When we talk about “a people” we don’t just mean people living in a certain area. We invariably mean people who share a common ancestry, language and usually religion. It is for this reason that some people argue that the Kurds should have an independent state where all people of Kurdish ethnicity could live.

But this has a very unfortunate consequence for Scottish nationalism. How are we to distinguish the Scottish people from the other people living in the UK? We cannot do it by language. Scots overwhelmingly speak the same language as everyone else in the UK. We cannot separate Scots on the basis of religion. Most of us are not particularly religious. We cannot separate on the basis of national boundaries, because a people can transcend national boundaries or only occupy part of a country. We are left with ancestry and common heritage.

But this amounts to I am part of the Scottish people, because my ancestors have lived here for centuries, my ancestors signed the Declaration of Arbroath and the Claim of Right and because I descend from these people these documents apply to me also.

That’s fine as an argument, but it is ethnic nationalism. It is blood and soil and the Brothers of Scotland in just the same way as the Far Right Brothers of Italy that has just been elected there.

But if we are to base the right to self-determination on being ethnically different from people in England and unfortunately there is no other way, then we are going to have a problem with dealing with those people who are not ethnically Scots.
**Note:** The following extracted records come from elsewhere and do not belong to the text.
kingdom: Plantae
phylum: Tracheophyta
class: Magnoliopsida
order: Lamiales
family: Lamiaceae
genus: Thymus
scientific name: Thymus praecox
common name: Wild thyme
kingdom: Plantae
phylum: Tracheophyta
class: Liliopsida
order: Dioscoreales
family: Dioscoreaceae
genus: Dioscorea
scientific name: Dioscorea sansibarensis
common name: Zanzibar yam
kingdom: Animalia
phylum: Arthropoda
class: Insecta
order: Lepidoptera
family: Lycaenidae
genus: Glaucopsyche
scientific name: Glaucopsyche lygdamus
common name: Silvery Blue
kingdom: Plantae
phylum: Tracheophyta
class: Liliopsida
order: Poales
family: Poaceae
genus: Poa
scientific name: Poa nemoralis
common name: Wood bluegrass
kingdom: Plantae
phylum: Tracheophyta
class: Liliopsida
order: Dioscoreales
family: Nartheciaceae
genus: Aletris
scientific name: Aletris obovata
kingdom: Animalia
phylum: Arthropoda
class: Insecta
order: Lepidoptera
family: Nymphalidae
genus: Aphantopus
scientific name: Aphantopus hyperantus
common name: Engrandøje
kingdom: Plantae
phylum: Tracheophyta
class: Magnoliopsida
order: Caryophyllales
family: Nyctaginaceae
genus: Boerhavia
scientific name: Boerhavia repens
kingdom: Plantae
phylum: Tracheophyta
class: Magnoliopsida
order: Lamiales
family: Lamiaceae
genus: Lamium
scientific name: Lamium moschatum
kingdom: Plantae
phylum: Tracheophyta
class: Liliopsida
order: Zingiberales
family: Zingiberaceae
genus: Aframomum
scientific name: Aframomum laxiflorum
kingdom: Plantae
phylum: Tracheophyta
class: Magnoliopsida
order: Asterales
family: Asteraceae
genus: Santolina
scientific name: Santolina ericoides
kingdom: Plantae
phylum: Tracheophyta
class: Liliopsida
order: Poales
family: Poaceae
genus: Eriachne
They cannot be part of the Scottish people unless Scottish people merely means people living in Scotland, but that can no more give Scotland the right to self-determination than people living in Burgundy or Bavaria. It would only be if Burgundians were a different people to the French that they might have a right to self-determination. But they cannot have that right merely because they occupy the territory of a state that was once independent.

Scottish nationalism likes to claim that it is civic and uses this to attract people who are not ethnically Scottish, but in the end all forms of nationalism resolve themselves into ethnic nationalism, because nationalism is always about the fact that my ancestors have lived here since Robert the Bruce and this is why we want to refight 1314 until we finally win. If there were no sense of Scottish nationalists forming a distinct ethnic group, there would be no sense of Scottish nationalism.

Scottish nationalists dressing up in historical costumes and continually appealing to ancient history and documents tell you everything about the basis of their thought.

Of course, it is absurd to suggest that Scots are a distinct people from the rest of those living in the UK. We are the same mix of all of the migrants who have been arriving here for thousands of years and who continue to do so. But if that is the case there is no separate people to claim the right to self-determination.

The intellectual foundation of Scottish nationalism with its claim that Scots are a separate people is a sort of pseudo-racism that wants to maintain that we are a race and the English are a different race and that this justifies are hatred of them.

People living in Scotland who do not themselves descend from those who wrote the Claim of Right ought to be careful, because the language of prejudice in that document might just apply to you also. Those whose family has arrived in Scotland in recent decades should no more play with matches than play with a nationalism that is just as likely to turn on you as all other forms of nationalism have historically turned on those who are different.

People in the rest of the world ought to be careful also, as if Scots are a people with the right to independence, then pretty much anyone can claim the same right and secession and perhaps war will soon come to your country too. After all the Russian people living in Ukraine have as good a right as the SNP to self-determination and to an independence referendum.